Dr. Florian Hladik and colleagues in the McElrath laboratory developed a unique model system to study the precise mechanisms by which HIV-1 enters the lower reproductive tract of human females. The researchers separated and removed the outer lining of vaginal cells, which serves as the first barrier to the virus. The isolated preparation of intact, viable, vaginal epithelium permitted examination of immune cells that normally migrate out of the vaginal epithelium into deeper tissues shortly after exposure to HIV-1.

The researchers found that HIV-1 simultaneously enters two different types of intraepithelial cells associated with the immune system, Langerhans cells (LC) and CD4+ T cells. However, the path of entry and fate of infection was different for the two cell types. Infection of CD4+ T cells appears to rely at least in part on expression of major HIV-1 coreceptors like CCR5, whereas pathways for infection of vaginal LC appear to be more diverse and complex. In contrast to previous studies, infection of CD4+ T cells does not appear to require passage of the virus from LC.
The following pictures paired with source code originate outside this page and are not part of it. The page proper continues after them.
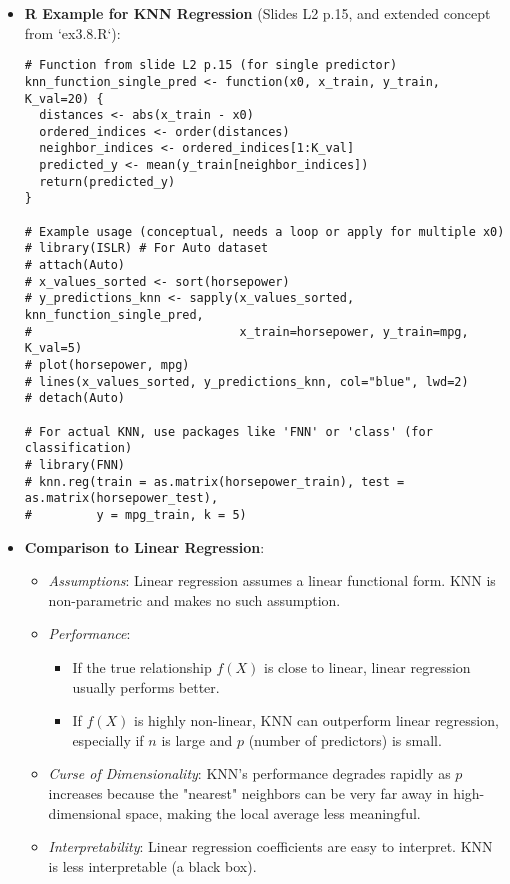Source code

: \documentclass[12pt,a4paper]{article}
\begin{document}
\begin{itemize}
\begin{itemize}
\begin{itemize}
                \end{itemize}
            \item \textbf{R Example for KNN Regression} (Slides L2 p.15, and extended concept from `ex3.8.R`):
\begin{lstlisting}[caption={Conceptual KNN Regression in R}]
# Function from slide L2 p.15 (for single predictor)
knn_function_single_pred <- function(x0, x_train, y_train, K_val=20) {
  distances <- abs(x_train - x0)
  ordered_indices <- order(distances)
  neighbor_indices <- ordered_indices[1:K_val]
  predicted_y <- mean(y_train[neighbor_indices])
  return(predicted_y)
}

# Example usage (conceptual, needs a loop or apply for multiple x0)
# library(ISLR) # For Auto dataset
# attach(Auto)
# x_values_sorted <- sort(horsepower)
# y_predictions_knn <- sapply(x_values_sorted, knn_function_single_pred, 
#                             x_train=horsepower, y_train=mpg, K_val=5)
# plot(horsepower, mpg)
# lines(x_values_sorted, y_predictions_knn, col="blue", lwd=2)
# detach(Auto)

# For actual KNN, use packages like 'FNN' or 'class' (for classification)
# library(FNN)
# knn.reg(train = as.matrix(horsepower_train), test = as.matrix(horsepower_test), 
#         y = mpg_train, k = 5)
\end{lstlisting}
            \item \textbf{Comparison to Linear Regression}:
                \begin{itemize}
                    \item \textit{Assumptions}: Linear regression assumes a linear functional form. KNN is non-parametric and makes no such assumption.
                    \item \textit{Performance}:
                        \begin{itemize}
                            \item If the true relationship $f(X)$ is close to linear, linear regression usually performs better.
                            \item If $f(X)$ is highly non-linear, KNN can outperform linear regression, especially if $n$ is large and $p$ (number of predictors) is small.
                        \end{itemize}
                    \item \textit{Curse of Dimensionality}: KNN's performance degrades rapidly as $p$ increases because the "nearest" neighbors can be very far away in high-dimensional space, making the local average less meaningful.
                    \item \textit{Interpretability}: Linear regression coefficients are easy to interpret. KNN is less interpretable (a black box).
                \end{itemize}
        \end{itemize}

\end{itemize}
\end{document}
Both LC and CD4+ T cells can migrate out of the vaginal epithelium. Study findings suggest that CD4+ T cells may be principally responsible for local shedding of the virus in the vagina of women infected with HIV-1 while LC may harbor viable virus for some time before spreading it to other cells.

These results reveal that it is necessary to consider mechanisms of viral entry into both CD4+ T and LC when searching for an effective way to interfere with infection through the vaginal epithelium. "Our findings provide exciting definitive insights into the initial events of HIV-1 infection in the human vagina, which can guide the design of effective strategies to block local transmission and prevent HIV-1 spread," concludes Dr. McElrath.